Original question was prudent on logic, because I lacked the knowledge on some general rule on Meta-data size. Thanks to you and the T3 TrueNAS crew, I have some excellent understanding.

But now that I have waded through the weeds and the swamps to finally find the gate to the Jade Castle. I have some “philosophical questions” as it were.

WHY?

My situation is not common, but also not unique. With recent enlightenment, I find myself in this really weird “optimization” paradox. Where the only common answer is predictably enterprise… “Throw more money at it!”

As a result. One question really BURNS for me. A question for the ZFS Devs (LOVE YOU).

If we can put smallfiles on the SvDev dynamically in such a beautiful and elegant way… Why can’t we put them dynamically and elegantly elsewhere? Preferably NOT on an SvDev that is so battered (that it needs M3) and critical (that it needs M3), and must be high IOPS (the unicorn of persistent memory) for the entire pool?

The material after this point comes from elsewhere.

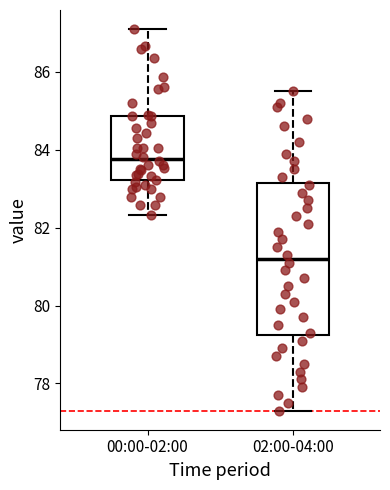

Reading left to right, read every box against the y-axis: the position of its median line, the range the box covers, and the ends of its whiskers. The values are not printed on the chart, so give them approximately, as read against the axis.

00:00-02:00: median 83.8, box 83.2 to 84.8, whiskers 82.4 to 87.2
02:00-04:00: median 81.2, box 79.2 to 83.2, whiskers 77.4 to 85.6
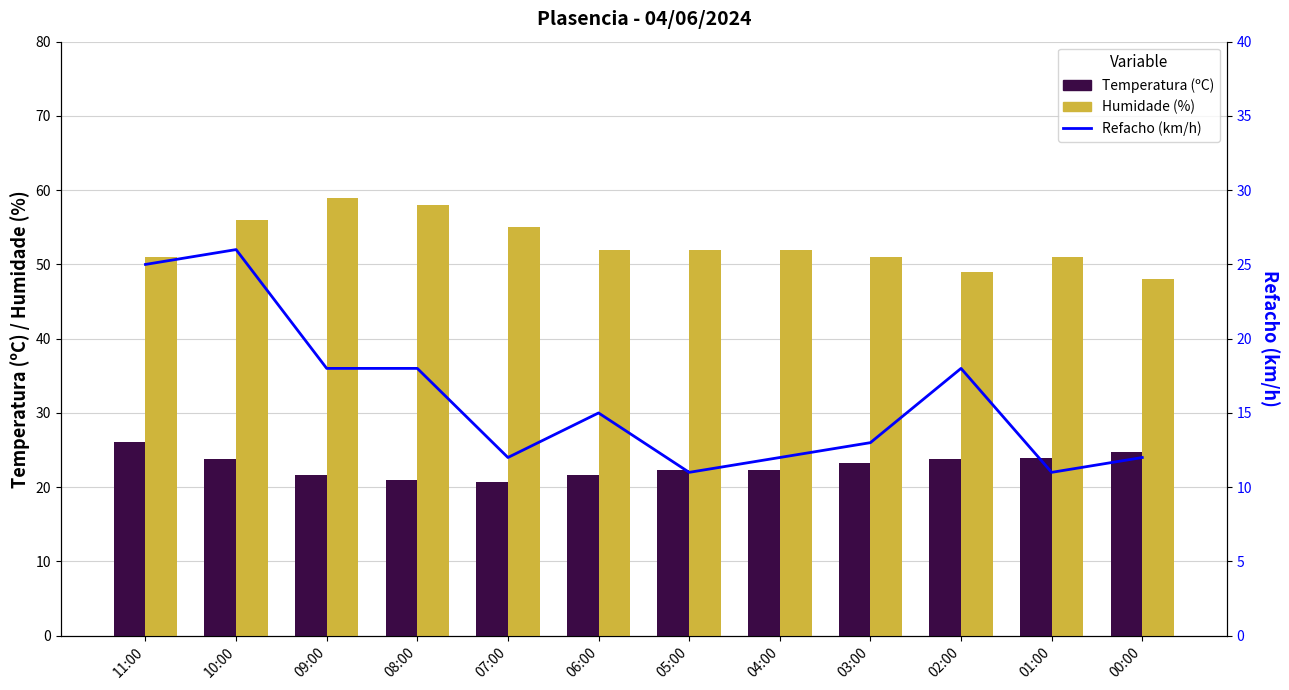

Between 10:00 and 08:00, which series saw the biggest shift?

Refacho (km/h)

Am I missing something? Is there already a trick to do this, and I am the village idiot looking for MOMMA?

Why can’t I simply put (dynamically) small files on a separate SvDev (NVME)?

I will not pretend to understand the underlying logistics of ZFS, nor criticize in anyway.

But, am I alone in this realization? From a Logical and philosophical way of course…

Thanks for your patience.

This is speculation but i think the small blocks feature was intended to combat fragmentation. Any block smaller than the pools set block size is a fragment.

However as Wendel pointed out we home labers can abuse it for other purposes. Honestly if your in a commercial environment your probably just building two pools one for small files and one for large, each tailored to the needs of their respective workloads. Us home labers, are just repurposing a zfs feature to take advantage of it, so we dont have to do this.

My opinion and advice is if you have enough small files that you would like on a ssd just get a pair of 1tb ssds and make a mirror pool and put them there. Linux’s mount anything anywhere means the mount points of the various zfs pools and data sets, can be such that from a users standpoint you would never know certain folders are on different pools.

That is the perfect match made in heaven use case for svdev! At least it was for me.

Where are you going with this?
What is it that you try to achieve?
Is it just the pool mission critical that bothers you?
If yes, I mean you can use the read only and not mission critical L2ARC.
Or simply only your ARC. ARC even “caches” (I hate that word when talking about ZFS) async writes in 5s groups to write down data in a sequential fashion.

But you can? Sure you can’t move it afterwards. And because sdev is not some kind of cache, the data lies ONLY there, which is why it is mission critical. If the sdev is gone, the data is nowhere else.

I don’t see how sdev could help with fragmentation. But it can help with IOPS offloading, with speeding up metadata or smaller files, with helping against suboptimal pool geometry or DRAID limitations.